Her hug felt quite nice. Nicer than I would have imagine. I had no idea I was making Yuki sad, but I didn’t want to do it anymore. “Okay I get it. I’ll go have dinner only if we have ice cream for desert.” I told her pulling away from her tight hug. Yuki smiled making me feel warm inside. “If your mom heard you she would kill you.” Yukirin said with a giggled. I laughed too forgetting completely about my earlier problems. “She would huh? But guess what? My mom is not here!” I exclaimed dramatically and a hysteria of giggled erupted. We couldn’t stop giggling for a couple of minutes until Yukirin finally got up and helped me up. “Come on silly. Go eat.” Yukirin said.
I furrowed my eyebrows. “Wait you are not eating with me?” I asked sounding slightly puzzled. Yukirin looked at me as if I just mentioned the craziness thing in the world. “Eating with you?
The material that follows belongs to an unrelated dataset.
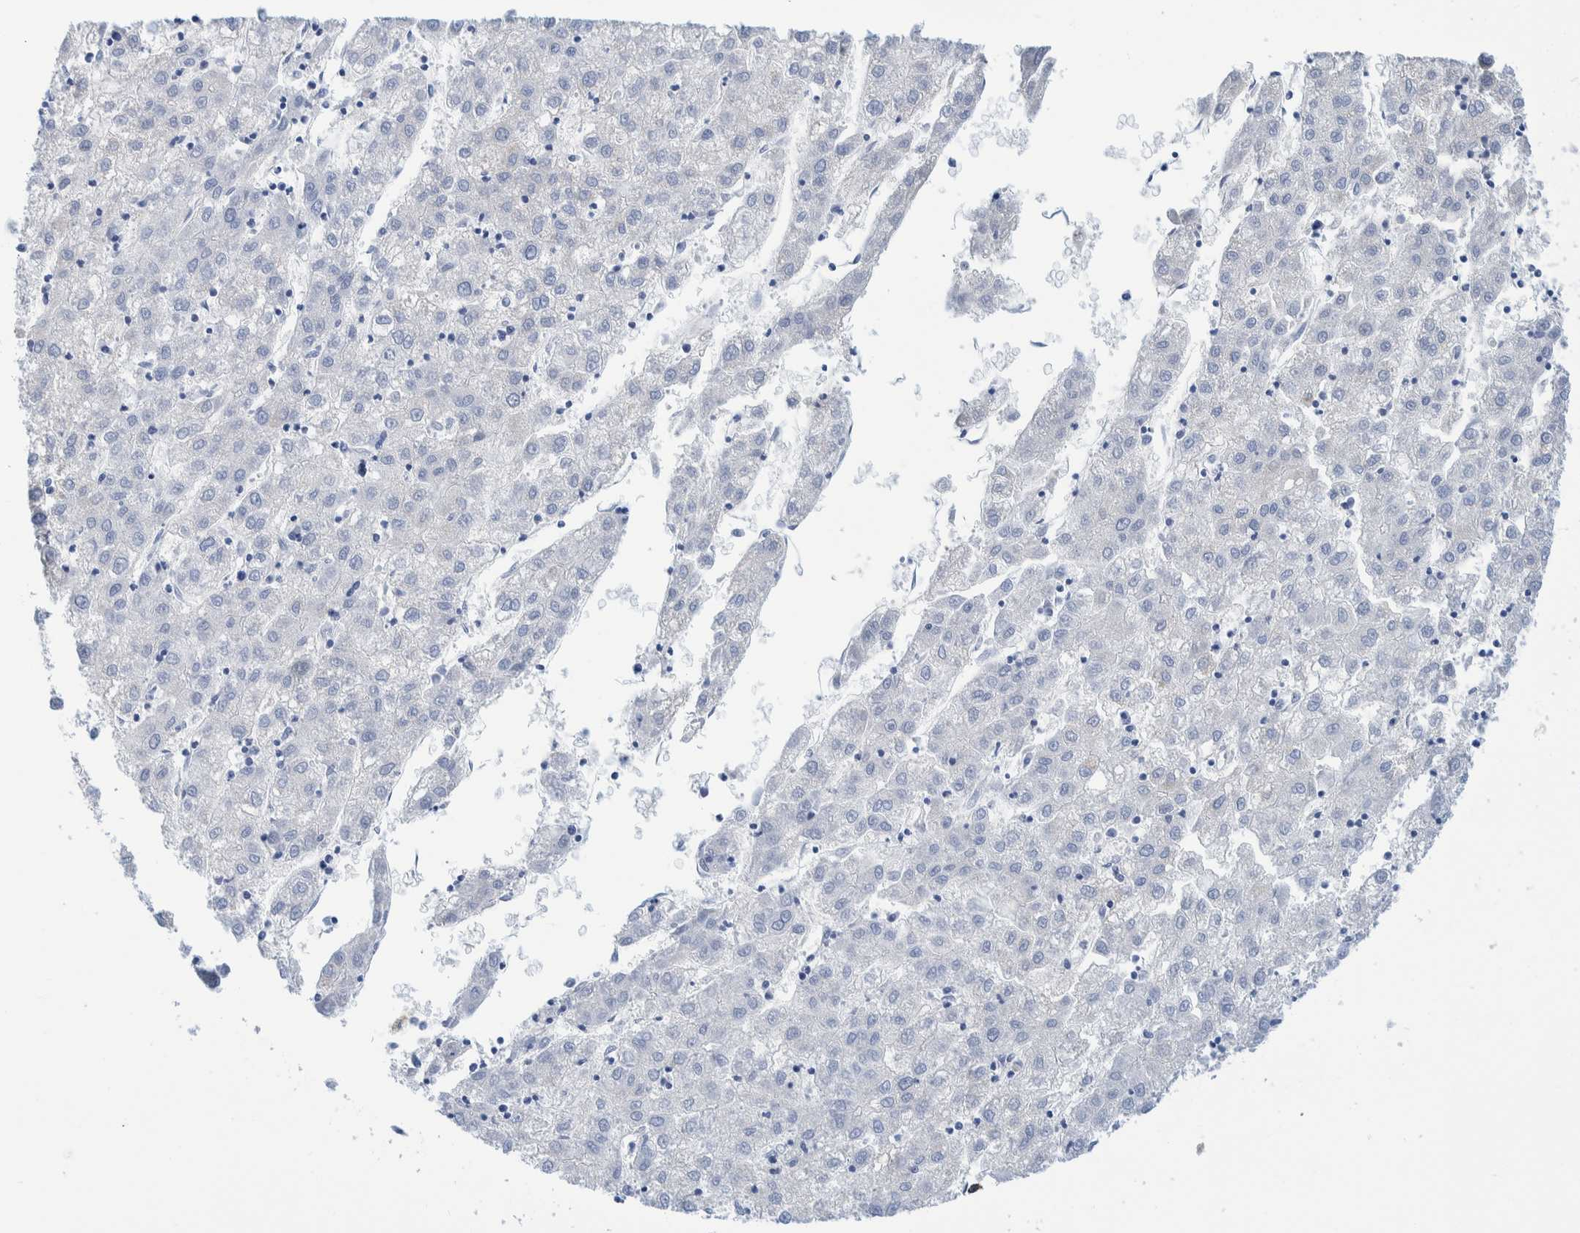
{"staining": {"intensity": "negative", "quantity": "none", "location": "none"}, "tissue": "liver cancer", "cell_type": "Tumor cells", "image_type": "cancer", "snomed": [{"axis": "morphology", "description": "Carcinoma, Hepatocellular, NOS"}, {"axis": "topography", "description": "Liver"}], "caption": "Tumor cells are negative for brown protein staining in hepatocellular carcinoma (liver).", "gene": "KRT14", "patient": {"sex": "male", "age": 72}}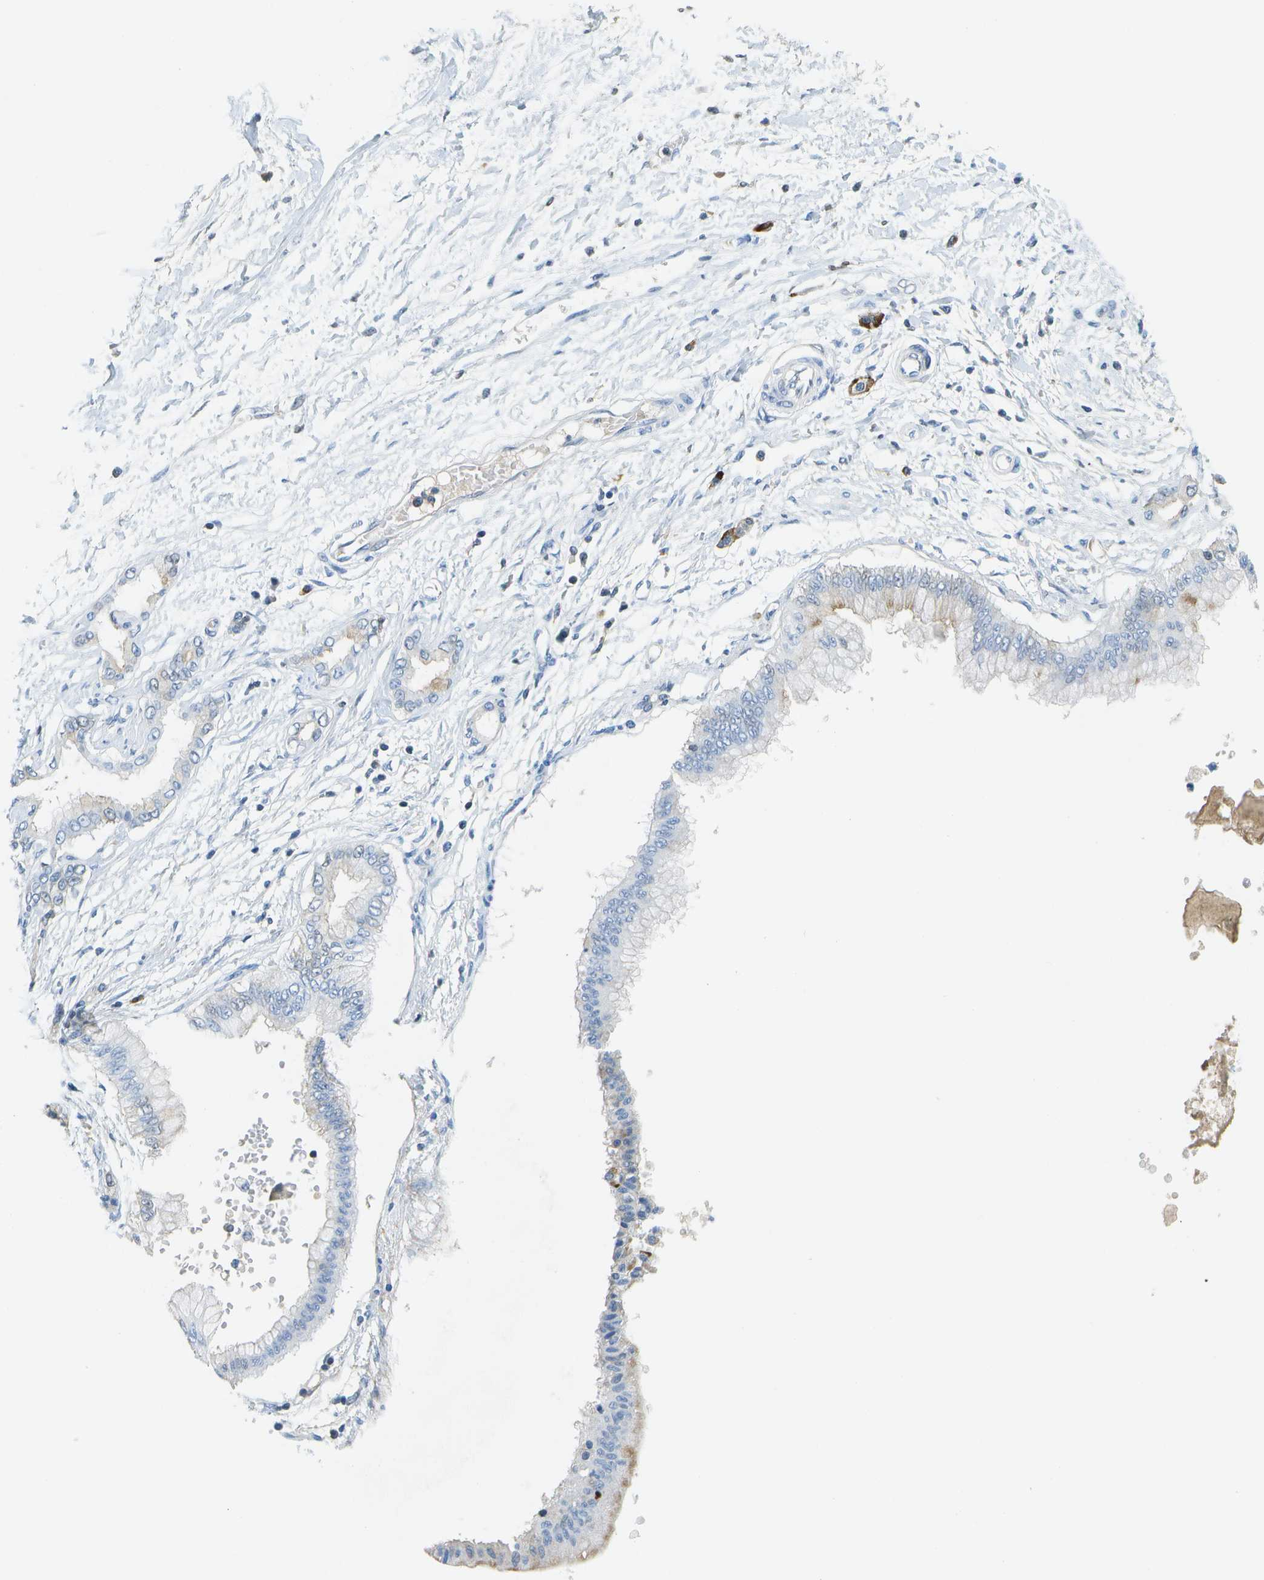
{"staining": {"intensity": "weak", "quantity": "<25%", "location": "cytoplasmic/membranous"}, "tissue": "pancreatic cancer", "cell_type": "Tumor cells", "image_type": "cancer", "snomed": [{"axis": "morphology", "description": "Adenocarcinoma, NOS"}, {"axis": "topography", "description": "Pancreas"}], "caption": "Adenocarcinoma (pancreatic) stained for a protein using immunohistochemistry exhibits no expression tumor cells.", "gene": "SERPINA1", "patient": {"sex": "male", "age": 56}}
What in the world are you saying Mayu? Of course I am not eating with you. The help cannot eat in the main dinner table!” Yuki said with disbelief as if she couldn’t believe I even expected that of her. I pouted. “Well if Yukirin doesn’t eat with me I’ll just stay in my room and cry myself to sleep.” I declared with a spoiled child.
“Ehh? But Mayu do you have any idea how much trouble I would get in if your mother caught me eating with you? I could lose my job!” Yukirin said. I smirked and replied, “Did we not just establish that my mother was not here?” Yukirin giggled, but still looked tense. “If you say so.” Yuki answered. I grabbed her hand. “Come on let’s go!” I told her. Maybe I wasn’t as alone as I thought. Maybe no one was. Maybe we just needed someone to remind us that they cared.